The ambitions for Netflix‘s hit series “The Crown” have been fairly big since day one. The reported plan is to track the life of Queen Elizabeth II across six seasons, with each season covering a decade in the reign of her royal highness. Mentioned early on, but semi-forgotten, was the additional idea by the team behind the show to recast lead actress Claire Foy (now a Golden Globe winner for her role) in later seasons, as Queen Elizabeth II will be considerably older. And according to the show’s writer Peter Morgan, that approach remains one of their guiding forces.

“I feel that when we reach 1963-64 we’ve gone as far as we can go with Claire Foy without having to do silly things in terms of makeup to make her look older. She can’t help the fact she’s as young as she is, and if we were to go further forward we’d probably need to think about the issue of recasting everybody and so those conversations are happening now and I couldn’t tell you where we’ll come out,” he told Screen Daily.
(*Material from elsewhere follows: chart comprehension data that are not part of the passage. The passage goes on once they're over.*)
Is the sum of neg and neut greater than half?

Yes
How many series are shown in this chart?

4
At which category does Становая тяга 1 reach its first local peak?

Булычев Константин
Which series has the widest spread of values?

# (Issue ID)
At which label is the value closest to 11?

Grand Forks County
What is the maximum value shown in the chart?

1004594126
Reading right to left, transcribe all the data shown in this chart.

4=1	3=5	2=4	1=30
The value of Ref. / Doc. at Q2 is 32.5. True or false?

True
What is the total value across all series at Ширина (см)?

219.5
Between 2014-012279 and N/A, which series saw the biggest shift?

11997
“It’s a big thing to go on again. If we were to do another couple of seasons it would be with a fresh cast and everything that that entails, so everybody needs to look at one another and say ‘what is the appetite’ and under which circumstances and what terms would we do it. I’ve got strong feelings about how far you can go as an actor, I think you can age ten years younger than they are and ten years older and no more,” he added.

As much as Foy is terrific in her role, it makes sense to switch her out after covering nearly two decades as Queen Elizabeth II. But as we wait for news on what the future holds for “The Crown,” the second season is very much underway, with Deadline revealing that Michael C. Hall and Jodi Balfour have joined the cast as John F. and Jackie Kennedy, while Matthew Goode is also on board as Princess Margaret’s photographer husband Tony Armstrong-Jones. As for the story, Morgan teases what lays ahead in the next batch of episodes.

“It takes us up to 1963. We left season one with the Suez crisis about to unfold, so the first couple of episodes cover Suez, and within the royal family itself Princess Margaret and Tony Armstrong-Jones marry, we deal with a young Charles and his education, we deal with a visit to Buckingham palace of JFK and Jackie Kennedy, so it moves into a slightly post-Edwardian time,” he said. “We finish with Britain about to elect Harold Wilson as prime minister, so there’s a political change as we move into the era of ‘Look Back In Anger‘ [the ground-breaking social-realist play], what Suez did to Britain, and how much social change there was.”

Lots to look forward to. No word yet on the launch date for “The Crown” season 2, but probably a safe bet it’ll arrive by the end of the year.